Iceland. The name conjures up some wildly divergent images. You’ll hear that it’s actually green and gorgeous, and that Greenland is the ice-covered land. You’ll envision volcanoes spewing ash into the sky, disrupting air traffic the world over. And you’ll hear about it being a modern, vibrant financial center (prior to the recent worldwide implosion, that is) with a flair akin to Paris.
In reality, Iceland is all of that and more.
We made landfall in Akureyri on the northern part of the island. In that part of the country, Iceland features a greener-than-Ireland palette, with flat-topped mountains creating fjords that cut in from the sea. Farms dot the landscape up to a certain point on the hillsides, above which the terrain goes alpine pretty quickly.
And the landscape over on the southwest coast, over where the population is centered, recalls nothing more than southern Idaho with its vast lava fields dotted with power lines and cell towers, where nothing grows but small grasses and mosses (you Sun Valley friends will know what I’m talking about). Unlike Idaho, however, there’s a deep blue ocean abutting the black-lava desert and snow-covered volcanoes on the horizon.

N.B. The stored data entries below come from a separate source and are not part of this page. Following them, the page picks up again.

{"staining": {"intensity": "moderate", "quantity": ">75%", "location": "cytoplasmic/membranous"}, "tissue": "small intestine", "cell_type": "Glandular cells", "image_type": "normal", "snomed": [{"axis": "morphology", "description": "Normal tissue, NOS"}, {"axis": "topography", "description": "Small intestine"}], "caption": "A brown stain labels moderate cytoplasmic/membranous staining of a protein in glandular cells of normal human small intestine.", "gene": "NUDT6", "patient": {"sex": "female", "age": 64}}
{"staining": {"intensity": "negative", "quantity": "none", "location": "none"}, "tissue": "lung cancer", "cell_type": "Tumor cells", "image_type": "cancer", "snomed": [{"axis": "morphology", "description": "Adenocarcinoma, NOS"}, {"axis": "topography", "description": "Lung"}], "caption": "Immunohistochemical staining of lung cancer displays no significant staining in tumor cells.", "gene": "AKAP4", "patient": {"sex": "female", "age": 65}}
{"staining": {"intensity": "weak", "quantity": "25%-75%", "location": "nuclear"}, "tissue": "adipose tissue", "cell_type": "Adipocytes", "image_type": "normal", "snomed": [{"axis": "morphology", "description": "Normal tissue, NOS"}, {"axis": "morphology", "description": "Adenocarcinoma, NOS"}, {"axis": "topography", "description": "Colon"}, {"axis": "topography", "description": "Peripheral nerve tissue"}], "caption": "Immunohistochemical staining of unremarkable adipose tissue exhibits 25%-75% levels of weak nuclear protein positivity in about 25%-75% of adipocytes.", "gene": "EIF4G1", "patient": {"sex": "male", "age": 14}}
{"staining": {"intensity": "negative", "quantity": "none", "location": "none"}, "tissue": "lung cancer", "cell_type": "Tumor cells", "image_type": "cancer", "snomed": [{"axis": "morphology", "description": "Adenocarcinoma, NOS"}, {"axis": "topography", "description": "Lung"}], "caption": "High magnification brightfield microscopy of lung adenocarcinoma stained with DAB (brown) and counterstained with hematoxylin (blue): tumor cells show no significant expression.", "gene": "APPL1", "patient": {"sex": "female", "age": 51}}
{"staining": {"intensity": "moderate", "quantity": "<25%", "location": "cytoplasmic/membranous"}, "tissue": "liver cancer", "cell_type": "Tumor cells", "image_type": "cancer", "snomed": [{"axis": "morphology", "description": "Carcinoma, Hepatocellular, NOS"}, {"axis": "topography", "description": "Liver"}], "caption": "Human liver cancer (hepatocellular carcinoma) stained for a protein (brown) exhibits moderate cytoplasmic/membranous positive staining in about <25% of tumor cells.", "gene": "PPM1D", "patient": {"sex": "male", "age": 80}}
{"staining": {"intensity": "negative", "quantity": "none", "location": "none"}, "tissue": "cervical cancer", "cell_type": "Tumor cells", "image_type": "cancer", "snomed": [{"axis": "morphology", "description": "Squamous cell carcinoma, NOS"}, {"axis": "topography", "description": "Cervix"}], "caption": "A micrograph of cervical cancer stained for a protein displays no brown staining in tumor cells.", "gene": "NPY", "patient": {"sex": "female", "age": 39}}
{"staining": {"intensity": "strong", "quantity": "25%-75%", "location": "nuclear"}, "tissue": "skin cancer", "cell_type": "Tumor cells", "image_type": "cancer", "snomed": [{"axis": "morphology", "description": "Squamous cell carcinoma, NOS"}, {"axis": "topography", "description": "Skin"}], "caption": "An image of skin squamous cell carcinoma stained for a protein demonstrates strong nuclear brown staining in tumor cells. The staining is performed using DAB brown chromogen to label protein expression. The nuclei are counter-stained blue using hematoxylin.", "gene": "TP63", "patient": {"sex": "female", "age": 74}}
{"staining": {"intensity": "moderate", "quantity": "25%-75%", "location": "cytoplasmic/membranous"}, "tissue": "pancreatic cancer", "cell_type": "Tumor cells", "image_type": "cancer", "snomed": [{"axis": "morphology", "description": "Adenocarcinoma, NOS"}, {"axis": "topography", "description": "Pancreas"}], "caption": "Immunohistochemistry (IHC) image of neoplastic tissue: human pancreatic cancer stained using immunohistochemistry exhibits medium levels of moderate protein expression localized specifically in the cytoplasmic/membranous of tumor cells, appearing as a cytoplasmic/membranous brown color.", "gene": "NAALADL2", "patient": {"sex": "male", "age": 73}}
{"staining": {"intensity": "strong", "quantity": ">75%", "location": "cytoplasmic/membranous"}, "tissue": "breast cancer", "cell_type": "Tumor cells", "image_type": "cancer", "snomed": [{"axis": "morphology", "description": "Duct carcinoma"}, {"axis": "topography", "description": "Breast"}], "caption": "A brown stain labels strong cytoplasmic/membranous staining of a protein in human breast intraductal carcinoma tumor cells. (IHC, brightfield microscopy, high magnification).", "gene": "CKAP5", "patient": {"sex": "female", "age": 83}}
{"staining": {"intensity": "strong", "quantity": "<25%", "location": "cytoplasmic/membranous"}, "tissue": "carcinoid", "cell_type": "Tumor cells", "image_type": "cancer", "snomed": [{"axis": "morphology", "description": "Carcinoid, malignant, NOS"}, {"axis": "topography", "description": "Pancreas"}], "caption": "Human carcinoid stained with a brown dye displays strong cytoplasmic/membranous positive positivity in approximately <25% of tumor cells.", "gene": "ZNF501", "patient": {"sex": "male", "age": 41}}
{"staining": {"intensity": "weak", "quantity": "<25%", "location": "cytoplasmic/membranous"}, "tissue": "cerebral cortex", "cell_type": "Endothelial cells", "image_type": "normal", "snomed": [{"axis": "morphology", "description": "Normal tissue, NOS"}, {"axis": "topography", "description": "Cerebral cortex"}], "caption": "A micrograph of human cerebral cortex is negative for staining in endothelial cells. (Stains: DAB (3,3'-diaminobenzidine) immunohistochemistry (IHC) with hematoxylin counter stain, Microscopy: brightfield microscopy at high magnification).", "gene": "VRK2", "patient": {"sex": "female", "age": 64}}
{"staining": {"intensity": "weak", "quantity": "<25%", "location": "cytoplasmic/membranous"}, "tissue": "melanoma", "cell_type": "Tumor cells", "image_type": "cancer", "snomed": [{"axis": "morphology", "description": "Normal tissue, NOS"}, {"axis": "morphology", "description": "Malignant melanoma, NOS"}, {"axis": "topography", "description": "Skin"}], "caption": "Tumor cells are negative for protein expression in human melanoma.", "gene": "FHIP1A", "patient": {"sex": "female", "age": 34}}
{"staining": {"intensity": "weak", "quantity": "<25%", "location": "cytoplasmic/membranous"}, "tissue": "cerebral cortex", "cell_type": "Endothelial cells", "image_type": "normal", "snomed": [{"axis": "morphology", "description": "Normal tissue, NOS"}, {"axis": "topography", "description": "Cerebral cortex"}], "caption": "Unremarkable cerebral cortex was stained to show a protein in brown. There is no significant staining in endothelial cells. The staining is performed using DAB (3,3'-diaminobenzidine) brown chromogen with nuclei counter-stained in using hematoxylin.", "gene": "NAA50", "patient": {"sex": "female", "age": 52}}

In between the two coasts, Iceland is uniquely fascinating and a place I hope to explore more, perhaps come September. Flying over the island’s center revealed a terrain reminiscent of the moon, or maybe the American Southwest. Four-by-four roads crisscrosed the scenery and made it clear why there are so many jacked-up Jeeps and pickup trucks on the roadways. Scattered clear-flowing rivers could be seen flowing from the high country of snow-covered volcanoes and glaciers, and the thought of chasing salmon there is very enticing. And the doubtlessly bizarre notion of walking across Iceland occurred to me as I winged my way to the capital…any takers?
And Reykjavik itself is a wildly intriguing city. If I were in my 20s, I’d take up residence there — at least for the summer — in a heartbeat. It’s a hip, young, chic (three adjectives you’d NEVER apply to me) city and they live la vida loca, for sure. The bars and clubs hop nonstop and the beautiful people outnumber my clique by a wide margin. It’s a joyous, gleeful party scene until the wee hours.
In the morning, however, it’s a different story. The city center then is deserted apart from a couple of women in high heels doing the walk of shame, and a legion of street sweepers and cleaning trucks removing the detritus of the night before: broken glass and takeaway food wrappers everywhere. It’s a shame that such joyful, beautiful people can’t exert a bit more foresight toward what they’re wreaking.
The morning after kinda cast a pall over the image Reykjavik seems to try hard to cultivate: one of fashion, of chic style and urbane attitudes. For instance, there are several top-notch, good-looking outdoor-clothing companies in Iceland — this is a people that plays hard in harsh environments and still looks good doing it. It would be nice if the hangover wasn’t so ugly.
Of course, a lot of that hangover might be due to the myriad foreigner visitors in Iceland: in less than 24 hours I heard English, American, French, Spanish, Russian, Polish, Norwegian, Swedish and German in addition to Icelandic being spoken (and frankly, all the Brits and Yanks in Reykjavik was a rude awakening that I was, in fact, off the boat and back in the mainstream). All of the Icelanders I met were friendly and helpful — and like Norway, the female of the species tended toward the very lovely — with a refreshing combination of urban and outdoor lifestyle.